With Connecticut trying to eat up the clock, Tennessee ran off eight straight points to cut the lead to five.
Later, Brittany Jackson pump faked and then made a 3-pointer as she fell forward, cutting the lead to 70-66 with 1:01 left. Suddenly, the Lady Vols had life -- even more so when the scoreboard malfunctioned and showed them leading 66-5. It was quickly repaired.
''We felt we needed to push the tempo and get some easy baskets,'' Tennessee's Kara Lawson said. ''I definitely looked to push it a lot harder than we did the first half. I think that helped us offensively.''
Gwen Jackson's layup drew Tennessee to 71-68 with 21 seconds left and the Lady Vols fouled freshman Ann Strother. But she made both free throws and Ashley Battle intercepted Tennessee's inbounds pass.
The Huskies moved the ball so quickly that Tennessee could not foul, and fittingly, it ended up in Taurasi's hands. She flung it into the stands at the buzzer.
-- just as she did last year in San Antonio -- and Connecticut began yet another victory celebration.
''She's the most amazing leader you could ask for, and she just took control,'' Strother said. ''She made me feel like I had to come out and play.''
If any more evidence was needed that Connecticut has supplanted Tennessee as the nation's top program, this was it.
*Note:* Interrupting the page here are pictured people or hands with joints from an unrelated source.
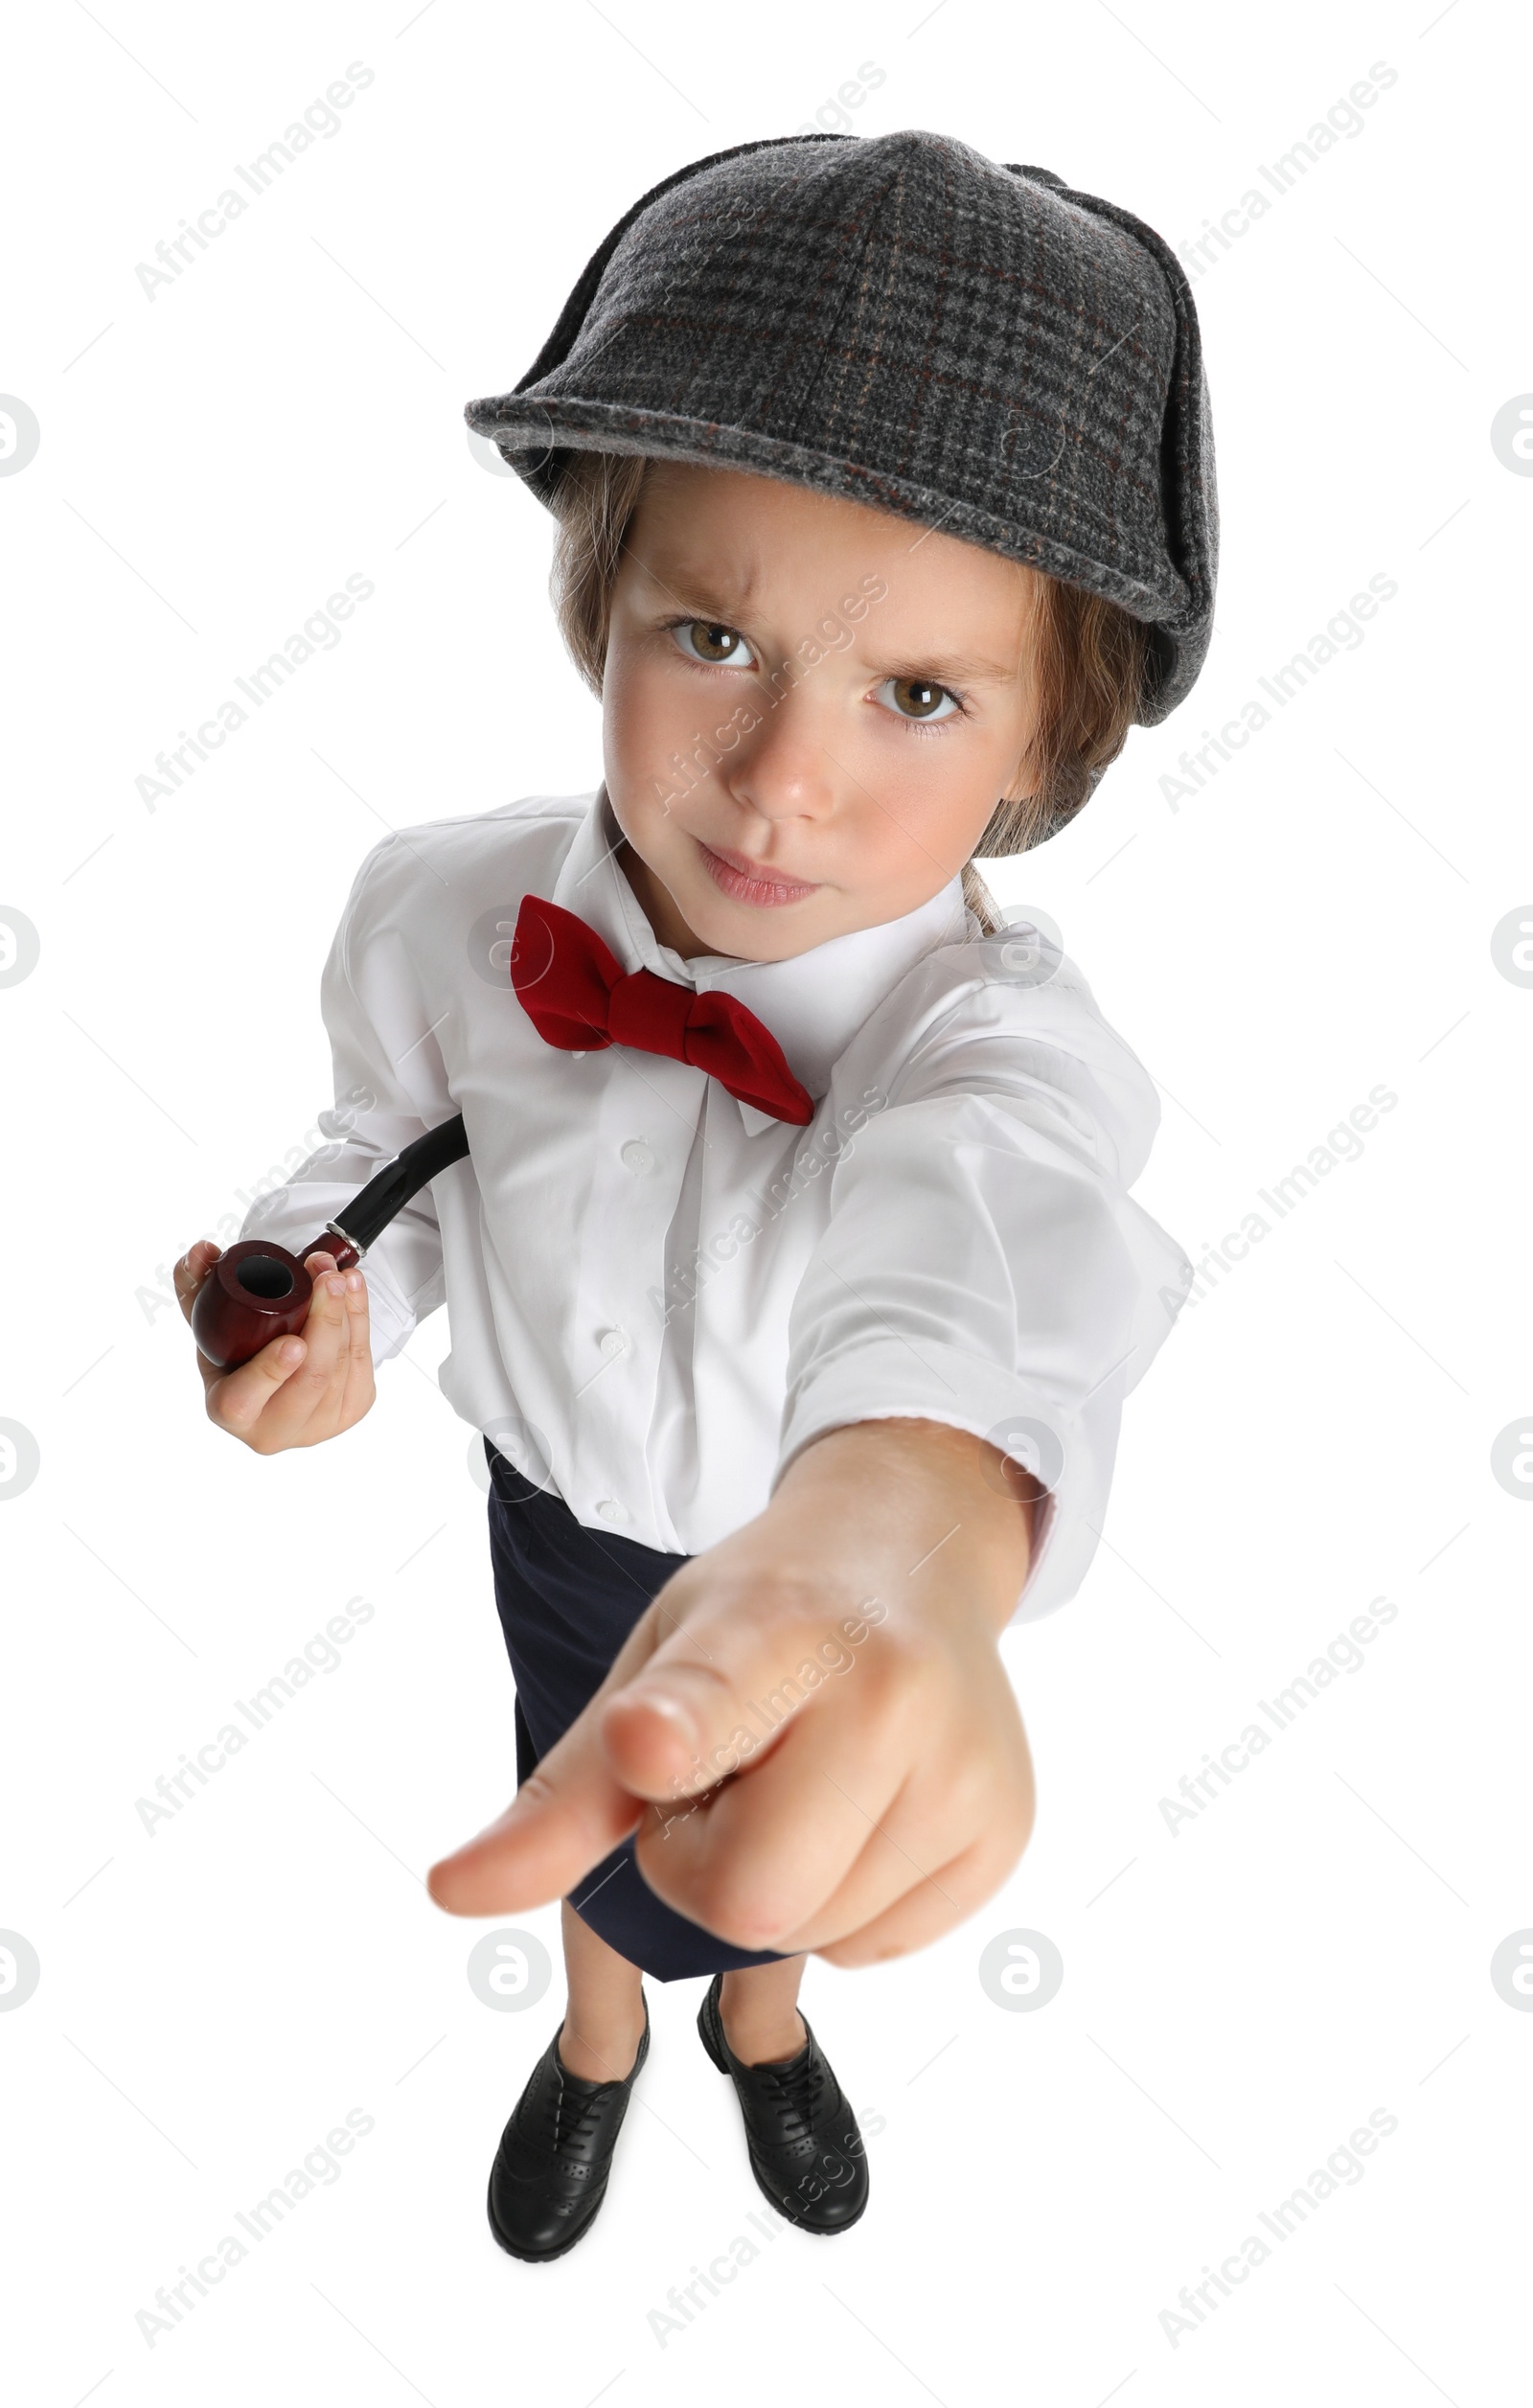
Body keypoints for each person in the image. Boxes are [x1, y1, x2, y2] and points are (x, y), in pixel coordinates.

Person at [173, 128, 1215, 2260]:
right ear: (597, 603)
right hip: (551, 1502)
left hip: (797, 1538)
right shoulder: (442, 905)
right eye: (711, 638)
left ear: (1045, 739)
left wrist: (904, 1509)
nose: (781, 779)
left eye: (914, 693)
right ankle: (587, 2040)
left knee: (768, 1834)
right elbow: (396, 1130)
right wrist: (327, 1276)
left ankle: (756, 2022)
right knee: (571, 1764)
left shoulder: (988, 1044)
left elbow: (990, 1244)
The title was the fourth overall for the Huskies, who also beat Tennessee in the 1995 and 2000 championship games and now have beaten the Lady Vols four straight times.
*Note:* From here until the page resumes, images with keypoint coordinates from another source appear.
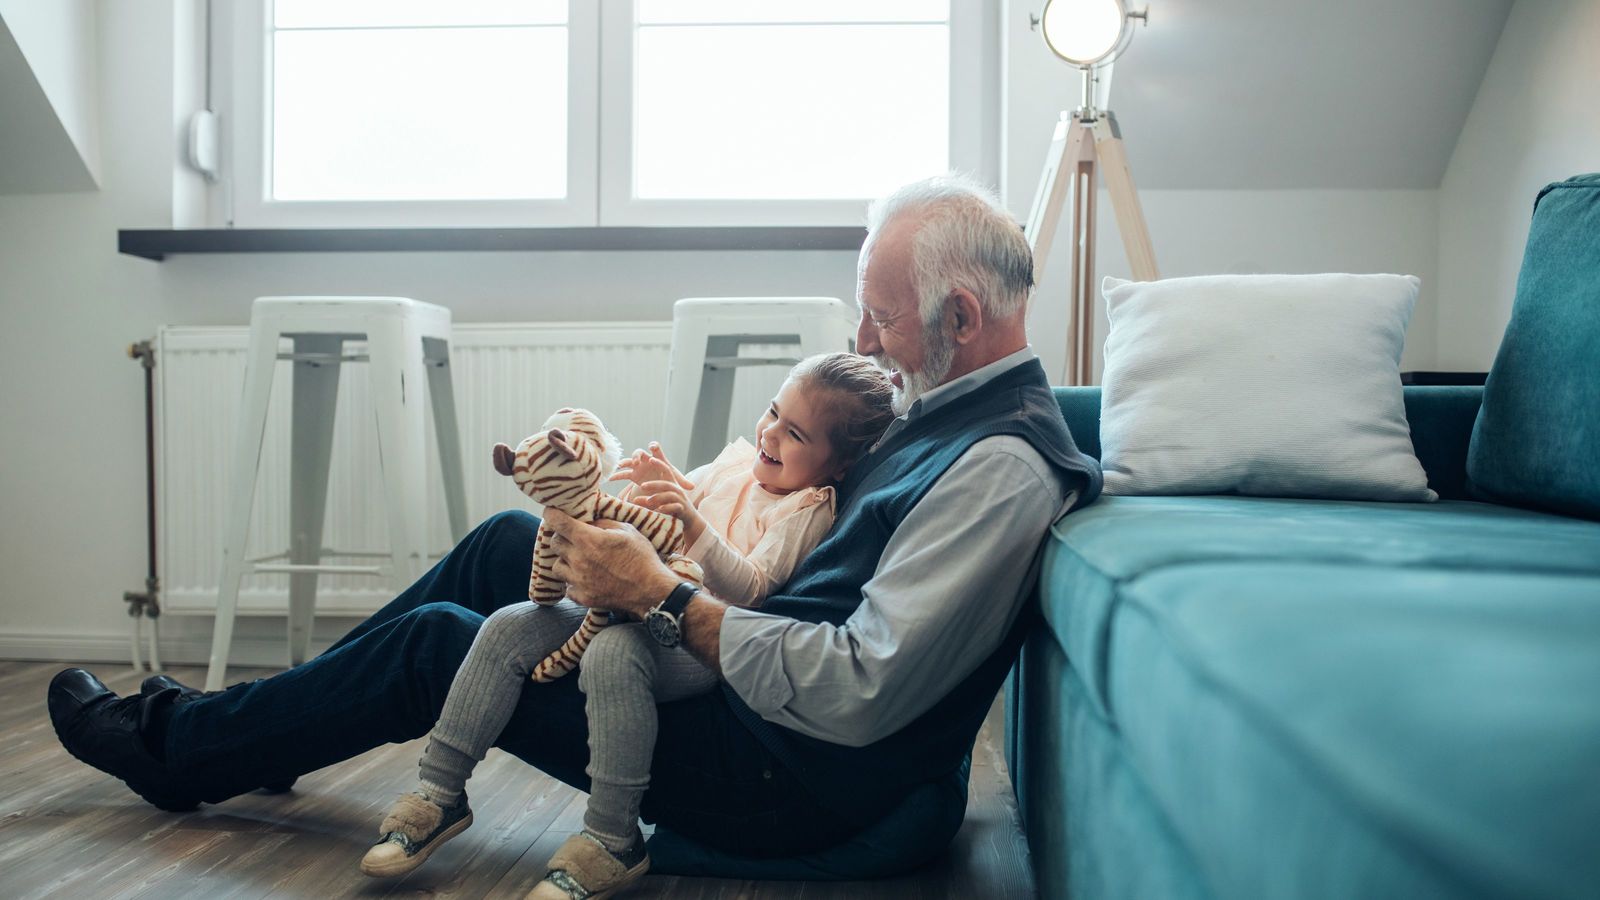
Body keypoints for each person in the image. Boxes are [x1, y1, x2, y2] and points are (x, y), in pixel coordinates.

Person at [47, 173, 1102, 898]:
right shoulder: (948, 409)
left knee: (448, 642)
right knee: (510, 542)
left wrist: (666, 597)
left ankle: (178, 752)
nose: (860, 341)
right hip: (753, 697)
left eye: (876, 319)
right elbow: (802, 559)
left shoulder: (998, 469)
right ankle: (257, 729)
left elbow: (858, 687)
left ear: (960, 318)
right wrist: (667, 539)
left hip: (789, 775)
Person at [358, 352, 897, 888]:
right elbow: (684, 499)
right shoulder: (739, 463)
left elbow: (753, 588)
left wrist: (690, 524)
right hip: (628, 598)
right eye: (773, 412)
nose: (771, 434)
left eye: (795, 434)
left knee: (611, 654)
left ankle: (612, 838)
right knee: (507, 625)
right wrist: (666, 484)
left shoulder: (808, 507)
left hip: (694, 639)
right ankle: (438, 793)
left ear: (839, 464)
Connecticut denied Tennessee and coach Pat Summitt a seventh championship, delivering a further insult to a program Auriemma had dubbed the ''Evil Empire.'' Taurasi and Co. made sure it did not strike back.
''It was a very intense, tough, hard-fought game,'' Summitt said. ''I thought our team controlled the boards, which I thought was going to be a key to the game. Unfortunately, we couldn't make the shots they did.''
Strother finished with 17 points, and the other freshman starter, Barbara Turner, came up with 10 points on five tough baskets inside.
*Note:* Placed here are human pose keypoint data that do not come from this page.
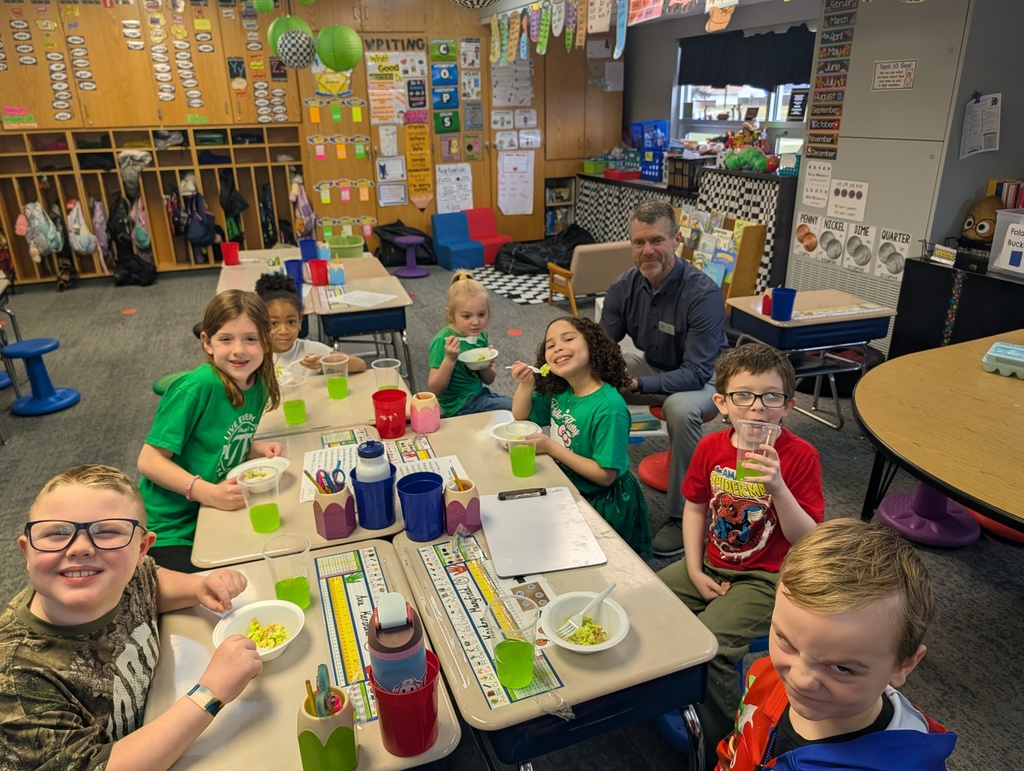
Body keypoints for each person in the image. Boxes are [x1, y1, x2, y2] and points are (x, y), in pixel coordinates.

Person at [0, 464, 263, 770]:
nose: (81, 548)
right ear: (27, 551)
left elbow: (153, 582)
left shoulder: (125, 577)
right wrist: (210, 693)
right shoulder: (15, 679)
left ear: (141, 550)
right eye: (57, 533)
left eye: (108, 532)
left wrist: (198, 586)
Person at [657, 343, 825, 766]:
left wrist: (778, 489)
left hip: (767, 577)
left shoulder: (801, 457)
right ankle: (664, 692)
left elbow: (811, 539)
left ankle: (726, 748)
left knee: (712, 645)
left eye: (770, 396)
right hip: (713, 561)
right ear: (721, 403)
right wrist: (694, 569)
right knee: (647, 604)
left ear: (788, 406)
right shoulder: (712, 447)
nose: (757, 408)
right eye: (743, 396)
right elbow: (695, 506)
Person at [716, 518, 957, 770]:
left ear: (903, 665)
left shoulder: (906, 764)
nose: (800, 679)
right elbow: (736, 743)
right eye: (786, 642)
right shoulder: (764, 676)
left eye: (842, 668)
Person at [600, 199, 729, 557]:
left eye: (657, 240)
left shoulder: (702, 294)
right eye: (639, 242)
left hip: (705, 380)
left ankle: (683, 513)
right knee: (597, 375)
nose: (648, 250)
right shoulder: (623, 286)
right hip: (655, 367)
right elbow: (599, 346)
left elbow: (697, 372)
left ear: (677, 239)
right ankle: (593, 477)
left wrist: (641, 386)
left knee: (679, 409)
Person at [137, 290, 283, 573]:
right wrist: (207, 493)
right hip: (167, 527)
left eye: (250, 339)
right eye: (226, 339)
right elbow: (148, 461)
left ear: (265, 341)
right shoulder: (198, 387)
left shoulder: (257, 382)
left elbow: (215, 438)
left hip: (211, 511)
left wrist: (252, 448)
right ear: (208, 343)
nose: (239, 350)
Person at [510, 316, 652, 558]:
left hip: (604, 501)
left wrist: (552, 448)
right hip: (569, 484)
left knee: (606, 561)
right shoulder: (561, 390)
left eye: (568, 339)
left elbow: (604, 476)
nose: (558, 348)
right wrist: (525, 385)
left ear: (592, 346)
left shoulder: (610, 408)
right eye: (550, 345)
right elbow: (522, 417)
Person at [428, 271, 512, 417]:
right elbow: (435, 390)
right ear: (450, 314)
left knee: (521, 403)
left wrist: (486, 362)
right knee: (517, 409)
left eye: (481, 314)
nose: (476, 322)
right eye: (467, 316)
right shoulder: (442, 341)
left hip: (479, 394)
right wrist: (449, 359)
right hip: (459, 405)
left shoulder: (481, 335)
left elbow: (489, 379)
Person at [254, 272, 367, 378]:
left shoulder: (309, 350)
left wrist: (324, 362)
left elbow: (360, 365)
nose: (284, 331)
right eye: (274, 323)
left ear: (300, 321)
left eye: (291, 322)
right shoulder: (255, 354)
Maria Conlon, the spunky 5-foot-9 guard, contributed 11 points, six assists and four rebounds for the Huskies.
Those efforts brought another title in what should have been a rebuilding year from last season's 39-0 club.
Instead, the UConn machine just kept grinding out victories to become the third repeat champion, following Tennessee (1996-98) and Southern Cal (1983-84).
They finished with six straight victories after their winning streak was broken by Villanova in the Big East tournament final.
Tennessee, deeper and more experienced, got 18 points from Lawson, its gritty point guard. Gwen Jackson scored 15 and Brittany Jackson 13.
But when it ended, Lawson walked slowly to the bench with her head down, her career over without a national title. She and Gwen Jackson were the team's only seniors.
''I hurt for them, Summitt said. ''I love Gwen and Kara. They're like my daughters. I know they're going to do great things.''
Connecticut, on the other, might be on a championship roll. The Huskies have no seniors, so everyone is back next season.
''That's the hard part,'' Turner said. ''We've got to keep winning because everyone expects it. They didn't expect it this year.''
Ahead by five at halftime, Connecticut began to take control at the start of the second half, and Taurasi -- naturally -- was the key.
She started the half with a 3-pointer, Turner scored inside and Conlon hit a 3. Suddenly the lead was up to 11, and not even the thousands of orange-clad fans in the Georgia Dome could urge Tennessee all the way back.
Taurasi converted two three-point plays, one on a picture-perfect backdoor cut, to help keep Connecticut comfortably ahead. Her niftiest basket came when she drove the right baseline and made an off-balance, left-handed shot for a 65-54 lead.
''You've got to give Diana a lot of credit,'' Gwen Jackson said. ''She has been playing that way all year. The key to anyone guard Diana is you have to bring a big ol' attitude. I think she got a lot of open looks and she knocked them down the whole game.''
Just what the Huskies needed to win again.